### Text shown
That's a NICE Arisaka that looks to be in very good shape from the photos. It appears to be an early production model [early ones had much better quality wood and workmanship than ones made later] My father brought one back at the end of the war He was with the 38th Infantry div. and made landings in New Guinea , Leyte, and Luzon. He had acquired enough combat "points" he was among the first to come home , so they didn't grind the royal chrysanthium off the breech . Unfortunately it and a few more of his firearms were stolen about 10 years ago . He used his hunting deer a couple times when I was growing up and it brought more than a few deer home. Power wise they are very similar to an 30-06. Look at it another way even a $2.25 a rd how many rounds do you actually shoot hunting? A box could last you a few years . I've seen quite a few of the old style self contained Lee loader's that used to sell pretty reasonably but I haven't priced one lately . With some primers[$4 a 100], a lb of $30 powder [about 150rds per lb] , and a box of Enfield .303 bullets [$30 per 100], you could shoot it a LOT for under $100. I often see those loaders at shows PM me if you'd like me too look for one.[/quote]


----------



## JMichael

Hmm hadn't thought about any forums dealing with garands but that's an interesting thought. I've run across that Civilian Marksmanship program site before but never understood how it worked or what their prices were. Is there a main page or something that guides you through their site? Unless it's some heirloom, most of the "basic" swords that I've seen sold for $500-1500 depending on condition. 

Here's what I have. The top one has a "chromed/shiny" scabbard. It's not stainless because it has rust on it but I suspect it was for wearing with a dress uniform while the bottom one has a heavier made scabbard that is a flat green (more of a camo) color. The handle wrap is frayed on the bottom one. 








Both swords have "signatures/engravings" under the handles but I can't read them even though I spent 2 years in Japan while in the military. :lol: I have made some headway with deciphering them but it's been a while since I worked on that and I can't seem to locate my notes on that right now. 



 
Flip side.




Oh! Almost forgot, the mum has been ground off of the Arisaka that I have. All that's visible now is the outline and some grinding/file marks and it's not a numbers matching gun as the bolt and firing pin are numbered 119 but the gun serial is 15335. I know these were made at several different armories but the low serial on this one and the quality makes me think it was probably and early war manufactured gun.

### Written problem 1
Please output the clock-wall records below as a numbered list, skipping any blank lines and leaving out the pictures.

### Data for this task
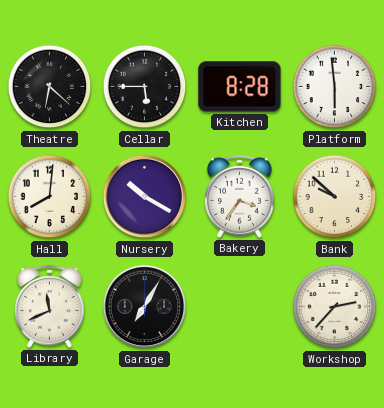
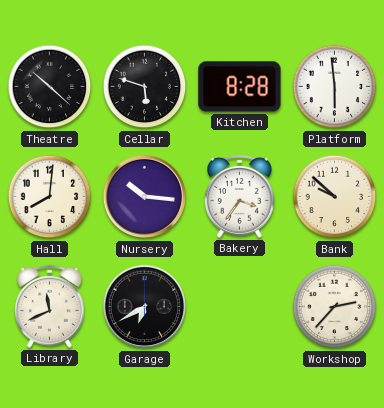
Theatre: 6:22 -> 10:22
Cellar: 5:45 -> 5:48
Nursery: 10:20 -> 10:16
Garage: 7:05 -> 6:40
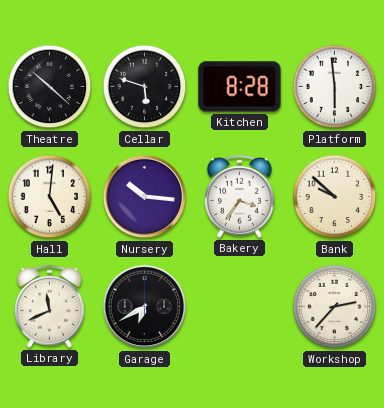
Hall: 8:01 -> 5:01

### Written problem 2
Continue the forum thread about the Arisaka rifle and the Japanese swords, starting after its final sentence.

### Exercise response 1
1. Theatre: 6:22 -> 10:22
2. Cellar: 5:45 -> 5:48
3. Nursery: 10:20 -> 10:16
4. Garage: 7:05 -> 6:40
5. Hall: 8:01 -> 5:01

### Exercise response 2
----------



## ray55classic

JMichael said:


> Hmm hadn't thought about any forums dealing with garands but that's an interesting thought. I've run across that Civilian Marksmanship program site before but never understood how it worked or what their prices were. Is there a main page or something that guides you through their site?Go to CMP.org Unless it's some heirloom, most of the "basic" swords that I've seen sold for $500-1500 depending on condition.
> 
> 
> JMichael.... go to cmp.org [NOT the AUCTION site] there should be a number of windows click sales and service or rifle sales an read them it should have a window or page concerning eligibility basically it's the same as regular firearms sales with the exception of requiring you to belong to a state or local orginazation that holds approved shooting matches. Here in Texas I'm in the Texas State Rifle Association. A current membership will satisfy that requirement. Arkansas has a number of eligible "clubs" and I believe a state rifle org. So for just the cost of a membership in one of them that requirement is covered [TSRA is $25]. All the required documentation must be sent to the CMP and must be on file with them before any order is accepted . The Garand you really want is the "special" grade which has a NEW stock, handguards, a NEW criterion barrel and sling ,all the metal parts including the receiver are in very good condition and have been completely refinished. You can get this special grade Garand for $995 plus $30 shipping. Which to my way of thinking is a BARGAIN . You'd pay that for a mismatched worn out piece of crap at many places. There are 2 cheaper grades for sale, but for a genuine M1 Garand rifle in almost "new" condition the "special" is definitely the way I'd recommend to go. I believe the "special" is also available in .308 win making less expensive "surplus ammo" a reality. Properly maintained your great great grandchildren could use this rifle.
> 
> Here's what I have. The top one has a "chromed/shiny" scabbard. It's not stainless because it has rust on it but I suspect it was for wearing with a dress uniform while the bottom one has a heavier made scabbard that is a flat green (more of a camo) color. The handle wrap is frayed on the bottom one.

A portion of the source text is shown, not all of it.